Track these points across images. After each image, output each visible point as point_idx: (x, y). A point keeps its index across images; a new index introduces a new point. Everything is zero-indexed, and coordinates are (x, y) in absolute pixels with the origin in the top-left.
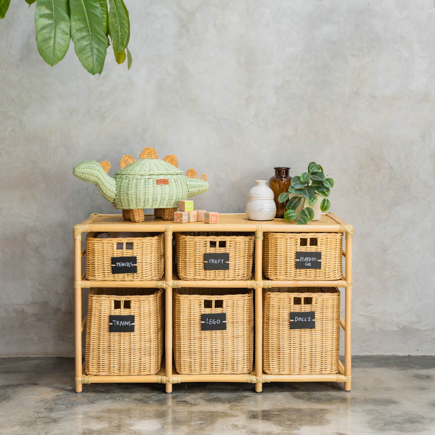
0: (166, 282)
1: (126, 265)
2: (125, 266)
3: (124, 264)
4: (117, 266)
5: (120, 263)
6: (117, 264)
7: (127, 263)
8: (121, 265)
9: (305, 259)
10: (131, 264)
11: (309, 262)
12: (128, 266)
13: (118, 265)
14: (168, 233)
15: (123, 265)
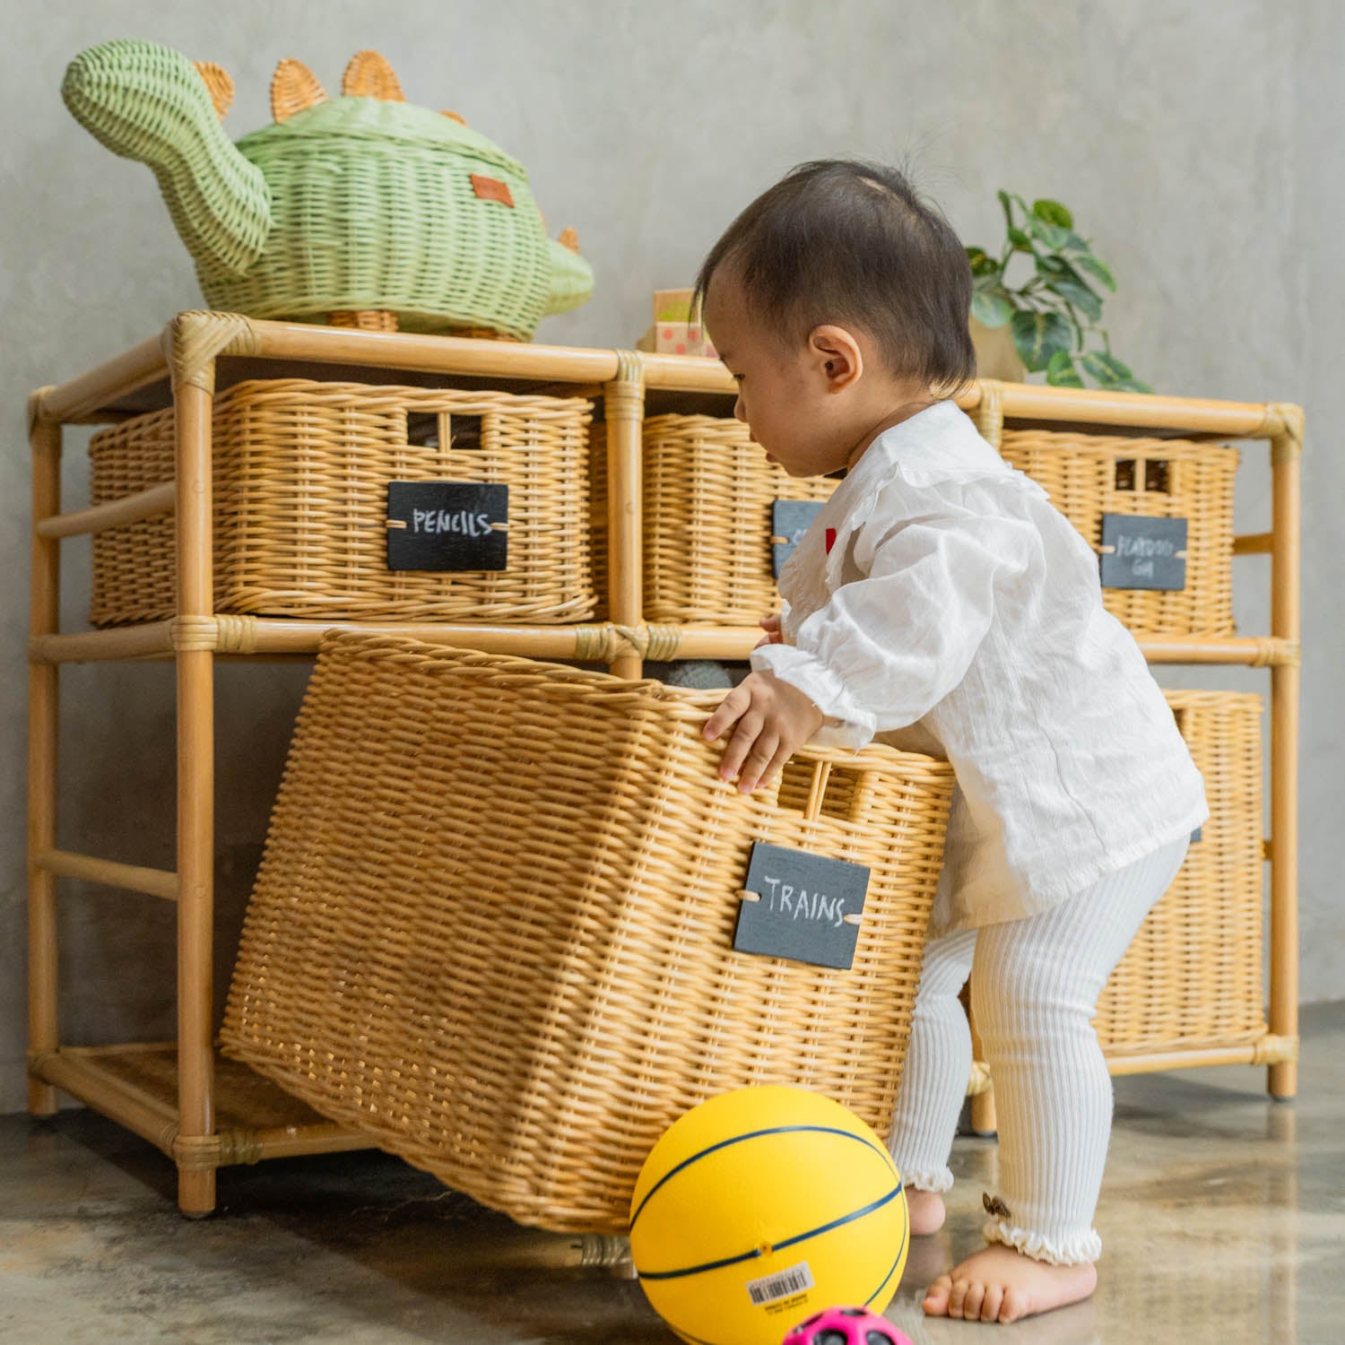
0: (623, 628)
1: (459, 524)
2: (456, 529)
3: (447, 517)
4: (417, 529)
5: (429, 515)
6: (418, 516)
7: (463, 513)
8: (434, 526)
9: (1135, 548)
10: (479, 520)
11: (1145, 559)
12: (465, 531)
13: (422, 524)
14: (629, 383)
15: (445, 523)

The problem: Would you restate, word for word and with no pictures, only the lines from the opening of the material through the line with "4: (117, 266)", both included?

Response to the task:
Track these points across images. After each image, output each visible point as point_idx: (x, y). A point keeps its index across images; a new index introduces a new point. Everything is zero-indexed, and coordinates are (x, y) in absolute pixels with the origin in the top-left.
0: (166, 282)
1: (126, 265)
2: (125, 266)
3: (124, 264)
4: (117, 266)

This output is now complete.